Tuesday 22 March 2011

Notes on Norwegian Wood

Haruki Murakami’s 1987 novel Norwegian Wood left a deep impression of loss and a kind of pervading sadness in me when I read it. The day after having watched the film, I am reliving in my mind the scenes of this beautiful cinematic poem on the nature of death and rebirth.

A story of love lost and love reclaimed from loss, a story that follows four young characters in the Japan of the late 60s, when rebellious students were taking over the streets and university campuses all over (and, yes, I did the same in 1969), a time of social instability and clashing orders, a time of hope and, ultimately, a time of betrayal as the force of reality drowned the dreams.

The story is narrated with the wisdom born out of years gone by.
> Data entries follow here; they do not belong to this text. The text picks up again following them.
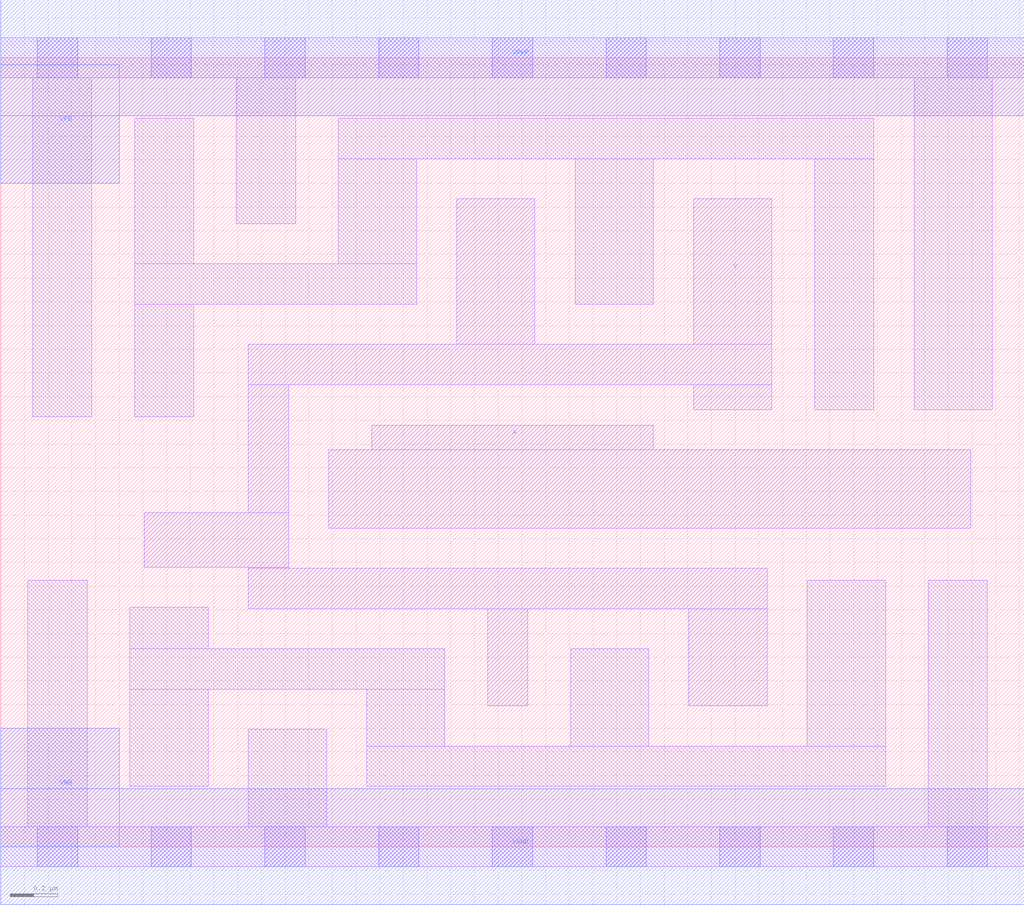
<source format=lef>
# Copyright 2020 The SkyWater PDK Authors
#
# Licensed under the Apache License, Version 2.0 (the "License");
# you may not use this file except in compliance with the License.
# You may obtain a copy of the License at
#
#     https://www.apache.org/licenses/LICENSE-2.0
#
# Unless required by applicable law or agreed to in writing, software
# distributed under the License is distributed on an "AS IS" BASIS,
# WITHOUT WARRANTIES OR CONDITIONS OF ANY KIND, either express or implied.
# See the License for the specific language governing permissions and
# limitations under the License.
#
# SPDX-License-Identifier: Apache-2.0

VERSION 5.5 ;
NAMESCASESENSITIVE ON ;
BUSBITCHARS "[]" ;
DIVIDERCHAR "/" ;
MACRO sky130_fd_sc_lp__invlp_4
  CLASS CORE ;
  SOURCE USER ;
  ORIGIN  0.000000  0.000000 ;
  SIZE  4.320000 BY  3.330000 ;
  SYMMETRY X Y R90 ;
  SITE unit ;
  PIN A
    ANTENNAGATEAREA  2.520000 ;
    DIRECTION INPUT ;
    USE SIGNAL ;
    PORT
      LAYER li1 ;
        RECT 1.385000 1.345000 4.095000 1.675000 ;
        RECT 1.565000 1.675000 2.755000 1.780000 ;
    END
  END A
  PIN Y
    ANTENNADIFFAREA  1.411200 ;
    DIRECTION OUTPUT ;
    USE SIGNAL ;
    PORT
      LAYER li1 ;
        RECT 0.605000 1.180000 1.215000 1.410000 ;
        RECT 1.045000 1.005000 3.235000 1.175000 ;
        RECT 1.045000 1.175000 1.215000 1.180000 ;
        RECT 1.045000 1.410000 1.215000 1.950000 ;
        RECT 1.045000 1.950000 3.255000 2.120000 ;
        RECT 1.925000 2.120000 2.255000 2.735000 ;
        RECT 2.055000 0.595000 2.225000 1.005000 ;
        RECT 2.905000 0.595000 3.235000 1.005000 ;
        RECT 2.925000 1.845000 3.255000 1.950000 ;
        RECT 2.925000 2.120000 3.255000 2.735000 ;
    END
  END Y
  PIN VGND
    DIRECTION INOUT ;
    USE GROUND ;
    PORT
      LAYER met1 ;
        RECT 0.000000 -0.245000 4.320000 0.245000 ;
    END
  END VGND
  PIN VNB
    DIRECTION INOUT ;
    USE GROUND ;
    PORT
      LAYER met1 ;
        RECT 0.000000 0.000000 0.500000 0.500000 ;
    END
  END VNB
  PIN VPB
    DIRECTION INOUT ;
    USE POWER ;
    PORT
      LAYER met1 ;
        RECT 0.000000 2.800000 0.500000 3.300000 ;
    END
  END VPB
  PIN VPWR
    DIRECTION INOUT ;
    USE POWER ;
    PORT
      LAYER met1 ;
        RECT 0.000000 3.085000 4.320000 3.575000 ;
    END
  END VPWR
  OBS
    LAYER li1 ;
      RECT 0.000000 -0.085000 4.320000 0.085000 ;
      RECT 0.000000  3.245000 4.320000 3.415000 ;
      RECT 0.115000  0.085000 0.365000 1.125000 ;
      RECT 0.135000  1.815000 0.385000 3.245000 ;
      RECT 0.545000  0.255000 0.875000 0.665000 ;
      RECT 0.545000  0.665000 1.875000 0.835000 ;
      RECT 0.545000  0.835000 0.875000 1.010000 ;
      RECT 0.565000  1.815000 0.815000 2.290000 ;
      RECT 0.565000  2.290000 1.755000 2.460000 ;
      RECT 0.565000  2.460000 0.815000 3.075000 ;
      RECT 0.995000  2.630000 1.245000 3.245000 ;
      RECT 1.045000  0.085000 1.375000 0.495000 ;
      RECT 1.425000  2.460000 1.755000 2.905000 ;
      RECT 1.425000  2.905000 3.685000 3.075000 ;
      RECT 1.545000  0.255000 3.735000 0.425000 ;
      RECT 1.545000  0.425000 1.875000 0.665000 ;
      RECT 2.405000  0.425000 2.735000 0.835000 ;
      RECT 2.425000  2.290000 2.755000 2.905000 ;
      RECT 3.405000  0.425000 3.735000 1.125000 ;
      RECT 3.435000  1.845000 3.685000 2.905000 ;
      RECT 3.855000  1.845000 4.185000 3.245000 ;
      RECT 3.915000  0.085000 4.165000 1.125000 ;
    LAYER mcon ;
      RECT 0.155000 -0.085000 0.325000 0.085000 ;
      RECT 0.155000  3.245000 0.325000 3.415000 ;
      RECT 0.635000 -0.085000 0.805000 0.085000 ;
      RECT 0.635000  3.245000 0.805000 3.415000 ;
      RECT 1.115000 -0.085000 1.285000 0.085000 ;
      RECT 1.115000  3.245000 1.285000 3.415000 ;
      RECT 1.595000 -0.085000 1.765000 0.085000 ;
      RECT 1.595000  3.245000 1.765000 3.415000 ;
      RECT 2.075000 -0.085000 2.245000 0.085000 ;
      RECT 2.075000  3.245000 2.245000 3.415000 ;
      RECT 2.555000 -0.085000 2.725000 0.085000 ;
      RECT 2.555000  3.245000 2.725000 3.415000 ;
      RECT 3.035000 -0.085000 3.205000 0.085000 ;
      RECT 3.035000  3.245000 3.205000 3.415000 ;
      RECT 3.515000 -0.085000 3.685000 0.085000 ;
      RECT 3.515000  3.245000 3.685000 3.415000 ;
      RECT 3.995000 -0.085000 4.165000 0.085000 ;
      RECT 3.995000  3.245000 4.165000 3.415000 ;
  END
END sky130_fd_sc_lp__invlp_4

</source>
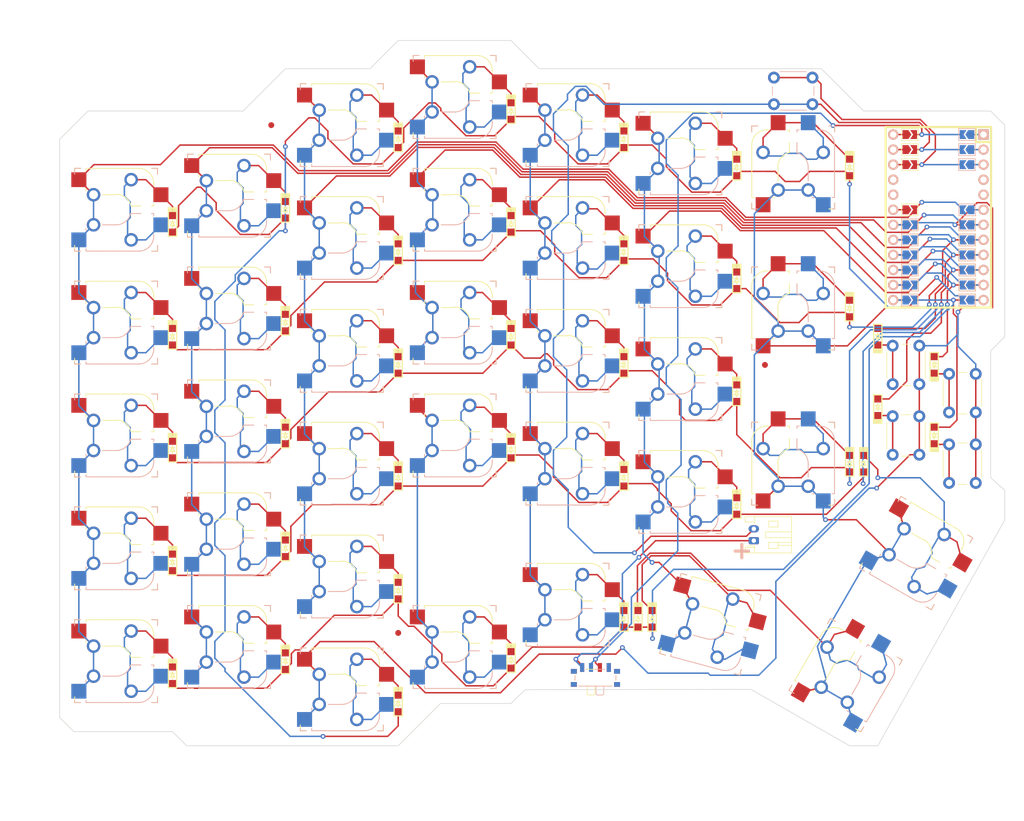
<source format=kicad_pcb>
(kicad_pcb (version 20211014) (generator pcbnew)

  (general
    (thickness 1.6)
  )

  (paper "A4")
  (layers
    (0 "F.Cu" signal)
    (31 "B.Cu" signal)
    (32 "B.Adhes" user "B.Adhesive")
    (33 "F.Adhes" user "F.Adhesive")
    (34 "B.Paste" user)
    (35 "F.Paste" user)
    (36 "B.SilkS" user "B.Silkscreen")
    (37 "F.SilkS" user "F.Silkscreen")
    (38 "B.Mask" user)
    (39 "F.Mask" user)
    (40 "Dwgs.User" user "User.Drawings")
    (41 "Cmts.User" user "User.Comments")
    (42 "Eco1.User" user "User.Eco1")
    (43 "Eco2.User" user "User.Eco2")
    (44 "Edge.Cuts" user)
    (45 "Margin" user)
    (46 "B.CrtYd" user "B.Courtyard")
    (47 "F.CrtYd" user "F.Courtyard")
    (48 "B.Fab" user)
    (49 "F.Fab" user)
    (50 "User.1" user "Nutzer.1")
    (51 "User.2" user "Nutzer.2")
    (52 "User.3" user "Nutzer.3")
    (53 "User.4" user "Nutzer.4")
    (54 "User.5" user "Nutzer.5")
    (55 "User.6" user "Nutzer.6")
    (56 "User.7" user "Nutzer.7")
    (57 "User.8" user "Nutzer.8")
    (58 "User.9" user "Nutzer.9")
  )

  (setup
    (pad_to_mask_clearance 0)
    (aux_axis_origin 104.775 76.2)
    (pcbplotparams
      (layerselection 0x00010fc_ffffffff)
      (disableapertmacros false)
      (usegerberextensions false)
      (usegerberattributes true)
      (usegerberadvancedattributes true)
      (creategerberjobfile true)
      (svguseinch false)
      (svgprecision 6)
      (excludeedgelayer true)
      (plotframeref false)
      (viasonmask false)
      (mode 1)
      (useauxorigin false)
      (hpglpennumber 1)
      (hpglpenspeed 20)
      (hpglpendiameter 15.000000)
      (dxfpolygonmode true)
      (dxfimperialunits true)
      (dxfusepcbnewfont true)
      (psnegative false)
      (psa4output false)
      (plotreference true)
      (plotvalue true)
      (plotinvisibletext false)
      (sketchpadsonfab false)
      (subtractmaskfromsilk false)
      (outputformat 1)
      (mirror false)
      (drillshape 1)
      (scaleselection 1)
      (outputdirectory "")
    )
  )

  (net 0 "")
  (net 1 "unconnected-(U1-Pad5)")
  (net 2 "c0a")
  (net 3 "c1a")
  (net 4 "unconnected-(U1-Pad20)")
  (net 5 "unconnected-(U1-Pad21)")
  (net 6 "RST")
  (net 7 "Bat+")
  (net 8 "row0")
  (net 9 "row1")
  (net 10 "row2")
  (net 11 "row3")
  (net 12 "row4")
  (net 13 "col0")
  (net 14 "col1")
  (net 15 "col2")
  (net 16 "col3")
  (net 17 "col4")
  (net 18 "col5")
  (net 19 "col6")
  (net 20 "Net-(D0-Pad1)")
  (net 21 "c2a")
  (net 22 "c3a")
  (net 23 "c4a")
  (net 24 "c5a")
  (net 25 "c6a")
  (net 26 "c6b")
  (net 27 "c5b")
  (net 28 "Net-(D10-Pad1)")
  (net 29 "Net-(D1-Pad1)")
  (net 30 "Net-(D2-Pad1)")
  (net 31 "Net-(D3-Pad1)")
  (net 32 "Net-(D4-Pad1)")
  (net 33 "Net-(D5-Pad1)")
  (net 34 "Net-(D6-Pad1)")
  (net 35 "Net-(D11-Pad1)")
  (net 36 "Net-(D12-Pad1)")
  (net 37 "Net-(D13-Pad1)")
  (net 38 "Net-(D14-Pad1)")
  (net 39 "Net-(D15-Pad1)")
  (net 40 "Net-(D16-Pad1)")
  (net 41 "Net-(D20-Pad1)")
  (net 42 "Net-(D21-Pad1)")
  (net 43 "Net-(D22-Pad1)")
  (net 44 "Net-(D23-Pad1)")
  (net 45 "Net-(D24-Pad1)")
  (net 46 "Net-(D25-Pad1)")
  (net 47 "Net-(D26-Pad1)")
  (net 48 "Net-(D30-Pad1)")
  (net 49 "Net-(D31-Pad1)")
  (net 50 "Net-(D32-Pad1)")
  (net 51 "Net-(D33-Pad1)")
  (net 52 "Net-(D34-Pad1)")
  (net 53 "Net-(D35-Pad1)")
  (net 54 "Net-(D36-Pad1)")
  (net 55 "Net-(D40-Pad1)")
  (net 56 "Net-(D41-Pad1)")
  (net 57 "Net-(D42-Pad1)")
  (net 58 "Net-(D43-Pad1)")
  (net 59 "Net-(D44-Pad1)")
  (net 60 "Net-(D45-Pad1)")
  (net 61 "Net-(D46-Pad1)")
  (net 62 "GND")
  (net 63 "c4b")
  (net 64 "c3b")
  (net 65 "c2b")
  (net 66 "c1b")
  (net 67 "c0b")
  (net 68 "Net-(U1-Pad2)")
  (net 69 "unconnected-(U1-Pad4)")
  (net 70 "Net-(JPgbda0-Pad1)")
  (net 71 "Net-(U1-Pad3)")
  (net 72 "Net-(JPresa0-Pad1)")
  (net 73 "Net-(BT1-Pad1)")
  (net 74 "col7")
  (net 75 "unconnected-(SWbat1-Pad3)")
  (net 76 "unconnected-(SWbat2-Pad1)")
  (net 77 "Net-(D7-Pad1)")
  (net 78 "Net-(D17-Pad1)")
  (net 79 "Net-(D27-Pad1)")
  (net 80 "Net-(D37-Pad1)")
  (net 81 "Net-(D47-Pad1)")
  (net 82 "Net-(JPbat+a0-Pad1)")
  (net 83 "Net-(JPbat+b0-Pad1)")

  (footprint "Fiducial:Fiducial_1mm_Mask2mm" (layer "F.Cu") (at 95.25 128.5875))

  (footprint "Keebio-Parts:D_SOD123F" (layer "F.Cu") (at 95.25 102.39375 -90))

  (footprint "mykeeb:Kailh_socket_MX_optional_reversible_1u" (layer "F.Cu") (at 66.675 73.81875))

  (footprint "mykeeb:Kailh_socket_MX_optional_reversible_1u" (layer "F.Cu") (at 47.625 76.2))

  (footprint "mykeeb:Kailh_socket_MX_optional_reversible_1u" (layer "F.Cu") (at 66.675 111.91875))

  (footprint "MountingHole:MountingHole_3.2mm_M3" (layer "F.Cu") (at 135.73125 36.909375))

  (footprint "Connector_JST:JST_PH_S2B-PH-K_1x02_P2.00mm_Horizontal" (layer "F.Cu") (at 155.284 113.014 90))

  (footprint "Keebio-Parts:D_SOD123F" (layer "F.Cu") (at 57.15 116.68125 -90))

  (footprint "Jumper:SolderJumper-2_P1.3mm_Open_TrianglePad1.0x1.5mm" (layer "F.Cu") (at 191.262 67.31 180))

  (footprint "mykeeb:Kailh_socket_MX_optional_reversible_1u" (layer "F.Cu") (at 123.825 80.9625))

  (footprint "mykeeb:Kailh_socket_MX_optional_reversible_1.25u" (layer "F.Cu") (at 147.960568 127.11693 -15))

  (footprint "Keebio-Parts:D_SOD123F" (layer "F.Cu") (at 114.3 97.63125 -90))

  (footprint "Keebio-Parts:D_SOD123F" (layer "F.Cu") (at 76.2 95.25 -90))

  (footprint "Keebio-Parts:D_SOD123F" (layer "F.Cu") (at 95.25 121.44375 -90))

  (footprint "Keebio-Parts:D_SOD123F" (layer "F.Cu") (at 171.45 50.00625 -90))

  (footprint "mykeeb:Kailh_socket_MX_optional_reversible_1u" (layer "F.Cu") (at 66.675 130.96875))

  (footprint "Keebio-Parts:D_SOD123F" (layer "F.Cu") (at 95.25 64.29375 -90))

  (footprint "Fiducial:Fiducial_1mm_Mask2mm" (layer "F.Cu") (at 157.1625 83.34375))

  (footprint "mykeeb:Kailh_socket_MX_optional_reversible_1u" (layer "F.Cu") (at 47.625 95.25))

  (footprint "mykeeb:Kailh_socket_MX_optional_reversible_1u" (layer "F.Cu") (at 66.675 92.86875))

  (footprint "mykeeb:Kailh_socket_MX_optional_reversible_1u" (layer "F.Cu") (at 104.775 57.15))

  (footprint "Keebio-Parts:D_SOD123F" (layer "F.Cu") (at 114.3 78.58125 -90))

  (footprint "MountingHole:MountingHole_2.2mm_M2" (layer "F.Cu")
    (tedit 56D1B4CB
... [1019268 chars truncated]
</source>
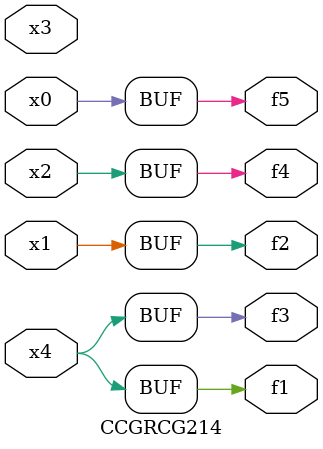
<source format=v>
module CCGRCG214(
	input x0, x1, x2, x3, x4,
	output f1, f2, f3, f4, f5
);
	assign f1 = x4;
	assign f2 = x1;
	assign f3 = x4;
	assign f4 = x2;
	assign f5 = x0;
endmodule

</source>
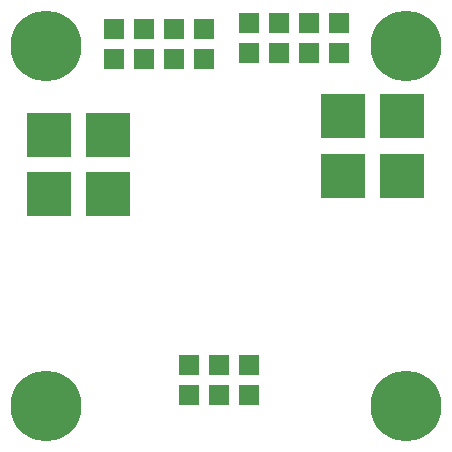
<source format=gbr>
G04 #@! TF.FileFunction,Soldermask,Top*
%FSLAX46Y46*%
G04 Gerber Fmt 4.6, Leading zero omitted, Abs format (unit mm)*
G04 Created by KiCad (PCBNEW 0.201503110816+5502~22~ubuntu14.10.1-product) date St 11. březen 2015, 19:54:32 CET*
%MOMM*%
G01*
G04 APERTURE LIST*
%ADD10C,0.100000*%
%ADD11R,1.651000X1.651000*%
%ADD12C,6.000000*%
%ADD13R,3.810000X3.810000*%
G04 APERTURE END LIST*
D10*
D11*
X15875000Y34417000D03*
X15875000Y36957000D03*
X10795000Y34417000D03*
X13335000Y34417000D03*
X18415000Y34417000D03*
X18415000Y36957000D03*
X13335000Y36957000D03*
X10795000Y36957000D03*
X22288500Y6032500D03*
X22288500Y8572500D03*
X19748500Y6032500D03*
X19748500Y8572500D03*
X17208500Y6032500D03*
X17208500Y8572500D03*
X24765000Y37457000D03*
X24765000Y34917000D03*
X29845000Y37457000D03*
X27305000Y37457000D03*
X22225000Y37457000D03*
X22225000Y34917000D03*
X27305000Y34917000D03*
X29845000Y34917000D03*
D12*
X35560000Y5080000D03*
X5080000Y35560000D03*
X5080000Y5080000D03*
X35560000Y35560000D03*
D13*
X35226000Y29591000D03*
X30226000Y29591000D03*
X35226000Y24574500D03*
X30226000Y24574500D03*
X5350500Y28003500D03*
X10350500Y28003500D03*
X5350500Y22987000D03*
X10350500Y22987000D03*
M02*

</source>
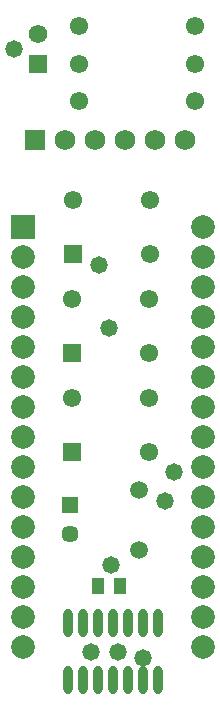
<source format=gts>
G04*
G04 #@! TF.GenerationSoftware,Altium Limited,Altium Designer,23.2.1 (34)*
G04*
G04 Layer_Color=8388736*
%FSLAX25Y25*%
%MOIN*%
G70*
G04*
G04 #@! TF.SameCoordinates,08813931-105C-4D26-8E83-7783437ACDD9*
G04*
G04*
G04 #@! TF.FilePolarity,Negative*
G04*
G01*
G75*
%ADD17R,0.03963X0.05544*%
%ADD18O,0.03162X0.09461*%
%ADD19R,0.07887X0.07887*%
%ADD20C,0.07887*%
%ADD21C,0.06115*%
%ADD22C,0.06102*%
%ADD23R,0.06102X0.06102*%
%ADD24C,0.06181*%
%ADD25R,0.06181X0.06181*%
%ADD26R,0.06902X0.06902*%
%ADD27C,0.06902*%
%ADD28R,0.05321X0.05321*%
%ADD29C,0.05721*%
%ADD30C,0.05981*%
%ADD31C,0.05800*%
D17*
X31256Y41000D02*
D03*
X38744D02*
D03*
D18*
X21500Y9551D02*
D03*
X26500D02*
D03*
X31500D02*
D03*
X36500D02*
D03*
X41500D02*
D03*
X46500D02*
D03*
X51500D02*
D03*
X21500Y28449D02*
D03*
X26500D02*
D03*
X31500D02*
D03*
X36500D02*
D03*
X41500D02*
D03*
X46500D02*
D03*
X51500D02*
D03*
D19*
X6500Y160500D02*
D03*
D20*
Y150500D02*
D03*
Y140500D02*
D03*
Y130500D02*
D03*
Y120500D02*
D03*
Y110500D02*
D03*
Y100500D02*
D03*
Y90500D02*
D03*
Y80500D02*
D03*
Y70500D02*
D03*
Y60500D02*
D03*
Y50500D02*
D03*
Y40500D02*
D03*
Y30500D02*
D03*
Y20500D02*
D03*
X66500D02*
D03*
Y30500D02*
D03*
Y40500D02*
D03*
Y50500D02*
D03*
Y60500D02*
D03*
Y70500D02*
D03*
Y80500D02*
D03*
Y90500D02*
D03*
Y100500D02*
D03*
Y110500D02*
D03*
Y120500D02*
D03*
Y130500D02*
D03*
Y140500D02*
D03*
Y150500D02*
D03*
Y160500D02*
D03*
D21*
X63791Y202500D02*
D03*
X25209D02*
D03*
X63791Y215000D02*
D03*
X25209D02*
D03*
X63791Y227500D02*
D03*
X25209D02*
D03*
D22*
X48795Y169358D02*
D03*
X23205D02*
D03*
X48795Y151642D02*
D03*
X48295Y136358D02*
D03*
X22705D02*
D03*
X48295Y118642D02*
D03*
Y103358D02*
D03*
X22705D02*
D03*
X48295Y85642D02*
D03*
D23*
X23205Y151642D02*
D03*
X22705Y118642D02*
D03*
Y85642D02*
D03*
D24*
X11500Y225000D02*
D03*
D25*
Y215000D02*
D03*
D26*
X10500Y189500D02*
D03*
D27*
X20500D02*
D03*
X30500D02*
D03*
X40500D02*
D03*
X50500D02*
D03*
X60500D02*
D03*
D28*
X22000Y68000D02*
D03*
D29*
Y58157D02*
D03*
D30*
X45000Y53000D02*
D03*
Y73000D02*
D03*
D31*
X29000Y19000D02*
D03*
X38000D02*
D03*
X35100Y126800D02*
D03*
X46500Y17000D02*
D03*
X31800Y148000D02*
D03*
X53700Y69300D02*
D03*
X56900Y78800D02*
D03*
X35600Y47700D02*
D03*
X3400Y220000D02*
D03*
M02*

</source>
Watanabe’s (Kenichi Matsuyama) love for Naoko (an excellent Rinko Kikuchi, whom we saw in Alejandro González Iñárritu’s Babel) is doomed by the suicide of her chilhood sweetheart and Watanabe’s friend, Kizuki (Kengo Kôra), several years earlier. Naoko never fully recovered from the shock of his death, preferring to keep all the pain inside her, as if she were pretending that episode in her life did not exist, until she meets Watanabe again in Tokyo seven years, an encounter that brings the earlier trauma to the fore in her troubled mind. Not able to cope with social interaction, she withdraws to a recovering clinic, refusing to see him. Watanabe starts a relationship with a fellow student, Midori (Kiko Mizuhara) , a very live loving and outgoing girl who has also been damaged by failed relationships, her personality being quite the opposite of Naoko’s.

Sometimes I wonder if Murakami’s novel reflects to some extent a trait deeply embedded in Japanese culture, a feeling of constant loss and rebirth, certainly present in ancient Shinto rites, and which we have seen in the recent tragic earthquake and tsunami that affected the North-east of the country.

Tran Anh Hung’s adaptation of Murakami’s novel coveys brilliantly that sense of loss, sadness and rebirth pervading the story, whilst Ping Bin Lee’s washed out cinematography and his sense of both natural and human landscape so evident in his camerawork, gives the film an aura of a story lost in a bygone era. The Beatles song, both in its original version, and that sung by Reika Kirishima (Reiko in the film), adds to this sense of nostalgia.

I can just say that I loved Norwegian Wood the film, as I did Murakami’s novel.